M. [I] n'a souhaité faire aucune déclaration à l'audience.
Le préfet du Var, représenté, a sollicité la confirmation de la décision déférée.
Le ministère public, avisé de la date d'audience, est absent et n'a pas formulé d'observations.
MOTIFS:
Sur la recevabilité de l'appel
L'appel est recevable pour avoir été interjeté dans les formes et les délais légaux.
Sur la retenue de M. [I] avant son placement en rétention :
En l'espèce, M. [I] a été placé en garde à vue le 6 septembre 2023 à 15h30.
Selon procès-verbal de 7 septembre à 9h04 le parquetier de permanence a prescrit un classement de la procédure et de rechercher la victime propriétaire de la trottinette puis de la lui restituer. Il n'est pas contesté que ces consignes induisaient la mainlevée de la garde à vue de l'intéressé.
La notification de la fin de cette mesure a été faite à 11h30.
S'il est admis qu'après les consignes données par le procureur il existe un temps incompressible de mise en ordre des documents de la procédure avant la levée effective de la mesure de garde à vue, en l'espèce, cette durée de 2h26 est supérieure à celle pouvant être admise.
Il convient d'en déduire que M. [I] est resté sous contrainte en dehors d'un cadre légal justifié.
En conséquence, cette privation de liberté irrégulière entache la procédure d'irrégularité et ne permet pas que la rétention administrative notifiée ensuite soit maintenue.

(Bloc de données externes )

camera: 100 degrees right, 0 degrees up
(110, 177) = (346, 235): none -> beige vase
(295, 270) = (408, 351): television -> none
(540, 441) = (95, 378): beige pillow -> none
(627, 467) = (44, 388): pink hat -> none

La décision déférée doit donc être infirmée et la remise en liberté de l'appelant ordonnée.
PAR CES MOTIFS
Statuant, au terme de débats tenus publiquement, par ordonnance mise à disposition au greffe après avis aux parties ;
REÇOIT l'appel ;
INFIRME l'ordonnance rendue par le juge des libertés et de la détention au tribunal judiciaire de TOULOUSE le 9 septembre 2023 ,
ORDONNE la mainlevée de la mesure de maintien en rétention sans délai de M. [Z] [I],
RAPPELLE à M. [Z] [I] qu'il a l'obligation de quitter le territoire francais,
DIT que la présente ordonnance sera notifiée à la PREFECTURE du Var, service des étrangers, à M. [Z] [I], ainsi qu'à son conseil et communiquée au Ministère Public.